Mellanox, though) on Linux.
Running simple dapl test programs (shamelessly pulled from the OFED tree)
seems to verify that DAPL is in fact operating properly.
After searching through the mail archives, I found a small test code by Donald
Kerr (dat_reg.c), and compiled an ran that successfully. When run, it
returns the name of the DAT name (ib0)
I've also been able to run programs using uDAPL with Intel MPI, for example.
I'm fairly sure uDAPL is working.
However, when I attempt to run an MPI program over uDAPL (--mca btl
udapl,sm,self), I receive the following error:
WARNING: Failed to open "ib0"
This may be a real error or it may be an invalid entry in the uDAPL
Registry which is contained in the dat.conf file. Contact your local
System Administrator to confirm the availability of the interfaces in
the dat.conf file.
[0,1,0]: uDAPL on host n02 was unable to find any NICs.

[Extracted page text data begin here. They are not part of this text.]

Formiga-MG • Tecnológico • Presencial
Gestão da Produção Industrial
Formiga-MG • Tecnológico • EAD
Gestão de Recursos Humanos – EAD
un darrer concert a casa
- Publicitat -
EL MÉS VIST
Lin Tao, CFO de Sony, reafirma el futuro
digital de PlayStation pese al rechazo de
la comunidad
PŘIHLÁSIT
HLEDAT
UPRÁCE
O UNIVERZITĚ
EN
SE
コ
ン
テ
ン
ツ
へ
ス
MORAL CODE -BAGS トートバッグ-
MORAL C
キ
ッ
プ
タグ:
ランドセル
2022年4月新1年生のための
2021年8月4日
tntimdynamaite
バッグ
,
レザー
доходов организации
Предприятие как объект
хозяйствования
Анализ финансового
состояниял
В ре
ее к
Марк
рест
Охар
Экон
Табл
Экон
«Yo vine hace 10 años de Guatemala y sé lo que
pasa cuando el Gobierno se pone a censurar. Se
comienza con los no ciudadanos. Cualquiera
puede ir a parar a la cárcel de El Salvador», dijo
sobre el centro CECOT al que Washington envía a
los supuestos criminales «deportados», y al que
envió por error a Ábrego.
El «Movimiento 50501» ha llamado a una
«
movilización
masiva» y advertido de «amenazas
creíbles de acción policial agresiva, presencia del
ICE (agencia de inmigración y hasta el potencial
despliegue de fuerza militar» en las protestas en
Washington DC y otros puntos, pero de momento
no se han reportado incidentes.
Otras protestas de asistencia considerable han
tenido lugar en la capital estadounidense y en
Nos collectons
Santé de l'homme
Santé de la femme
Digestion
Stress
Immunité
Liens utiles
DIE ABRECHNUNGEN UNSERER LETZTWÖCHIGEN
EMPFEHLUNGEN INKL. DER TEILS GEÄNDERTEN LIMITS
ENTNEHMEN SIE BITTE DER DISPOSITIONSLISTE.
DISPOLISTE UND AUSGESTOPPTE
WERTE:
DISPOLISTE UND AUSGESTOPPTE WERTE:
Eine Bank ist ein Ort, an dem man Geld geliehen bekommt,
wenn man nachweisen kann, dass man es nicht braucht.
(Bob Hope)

I've also tried using --mca btl_udapl_if_include ib0, but that doesn't seem to
have any effect.
Interestingly enough, when I don't specify a DAT provider, and I play with the
name in /etc/dat.conf, Open MPI seems aware of the name change; it will
list 'failed to open "newname"'
my /etc/dat.conf looks like this:
InfiniHost0 u1.1 nonthreadsafe default /usr/lib64/libdapl.so ri.1.1 " " " "
Any ideas on why I'm not able to get Open MPI to use uDAPL?